● ACTIVITY
Please reproduce the statement on attacks in Iraq word for word from "An increase in" to "were suicide attacks.".

*** SELECTED EXTRACT ***

An increase in ineffective attacks in Iraq

Maj.Gen. William Caldwell:


This has been a tough week. Over the past two weeks, we have seen a rise in the number of attacks, especially in Baghdad. Let me point out that an "attack" can mean anything from a stray round fired from a rifle to a vehicle-borne improvised explosive device.

In terms of attacks, this week's suicide attacks were at their highest level in any given week, with half of them targeting security forces. Last week almost 50 percent of the vehicle-borne improvised explosive devices were suicide attacks.

The clear intent of these high-magnitude attacks are to produce mass casualties. But while we are seeing this increase in overall attack numbers, their effectiveness has not increased. That is, casualties have not increased proportionally with the number of attacks.

*** AVAILABLE DATA ***

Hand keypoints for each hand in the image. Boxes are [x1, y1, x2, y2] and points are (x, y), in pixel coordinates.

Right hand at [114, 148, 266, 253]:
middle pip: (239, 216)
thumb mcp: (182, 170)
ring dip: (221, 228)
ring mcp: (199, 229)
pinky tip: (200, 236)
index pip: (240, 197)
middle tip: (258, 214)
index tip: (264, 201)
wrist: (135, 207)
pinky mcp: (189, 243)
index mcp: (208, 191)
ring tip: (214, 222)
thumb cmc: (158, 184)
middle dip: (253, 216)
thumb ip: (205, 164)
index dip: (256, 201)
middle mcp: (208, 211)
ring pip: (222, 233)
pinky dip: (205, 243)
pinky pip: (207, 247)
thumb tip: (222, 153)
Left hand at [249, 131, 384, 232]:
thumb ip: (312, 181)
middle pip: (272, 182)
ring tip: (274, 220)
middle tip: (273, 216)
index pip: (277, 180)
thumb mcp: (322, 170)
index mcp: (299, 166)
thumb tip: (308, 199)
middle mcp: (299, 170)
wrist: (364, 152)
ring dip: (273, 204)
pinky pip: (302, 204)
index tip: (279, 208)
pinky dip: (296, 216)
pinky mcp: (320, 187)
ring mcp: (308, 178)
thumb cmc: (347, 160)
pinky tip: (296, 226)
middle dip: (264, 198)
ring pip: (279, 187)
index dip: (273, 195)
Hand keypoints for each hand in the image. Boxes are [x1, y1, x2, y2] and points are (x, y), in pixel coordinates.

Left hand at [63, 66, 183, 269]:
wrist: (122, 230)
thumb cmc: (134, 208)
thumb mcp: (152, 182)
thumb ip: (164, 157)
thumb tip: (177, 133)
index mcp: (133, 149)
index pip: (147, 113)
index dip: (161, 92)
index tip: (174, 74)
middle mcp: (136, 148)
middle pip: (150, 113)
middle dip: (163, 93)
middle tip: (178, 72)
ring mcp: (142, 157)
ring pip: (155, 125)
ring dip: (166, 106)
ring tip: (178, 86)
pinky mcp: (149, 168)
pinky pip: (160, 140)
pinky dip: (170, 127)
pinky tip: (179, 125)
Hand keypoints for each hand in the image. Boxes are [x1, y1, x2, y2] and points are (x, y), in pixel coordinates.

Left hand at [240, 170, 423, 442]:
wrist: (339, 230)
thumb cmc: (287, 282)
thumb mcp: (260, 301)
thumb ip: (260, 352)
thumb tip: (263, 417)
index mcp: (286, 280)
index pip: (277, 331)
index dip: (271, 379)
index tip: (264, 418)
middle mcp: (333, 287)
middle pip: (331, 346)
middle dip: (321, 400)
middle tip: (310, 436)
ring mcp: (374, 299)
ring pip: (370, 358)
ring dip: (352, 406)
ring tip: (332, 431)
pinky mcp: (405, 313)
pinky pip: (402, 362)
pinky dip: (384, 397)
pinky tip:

***

● FINAL ANSWER
An increase in ineffective attacks in Iraq

Maj.Gen. William Caldwell:


This has been a tough week. Over the past two weeks, we have seen a rise in the number of attacks, especially in Baghdad. Let me point out that an "attack" can mean anything from a stray round fired from a rifle to a vehicle-borne improvised explosive device.

In terms of attacks, this week's suicide attacks were at their highest level in any given week, with half of them targeting security forces. Last week almost 50 percent of the vehicle-borne improvised explosive devices were suicide attacks.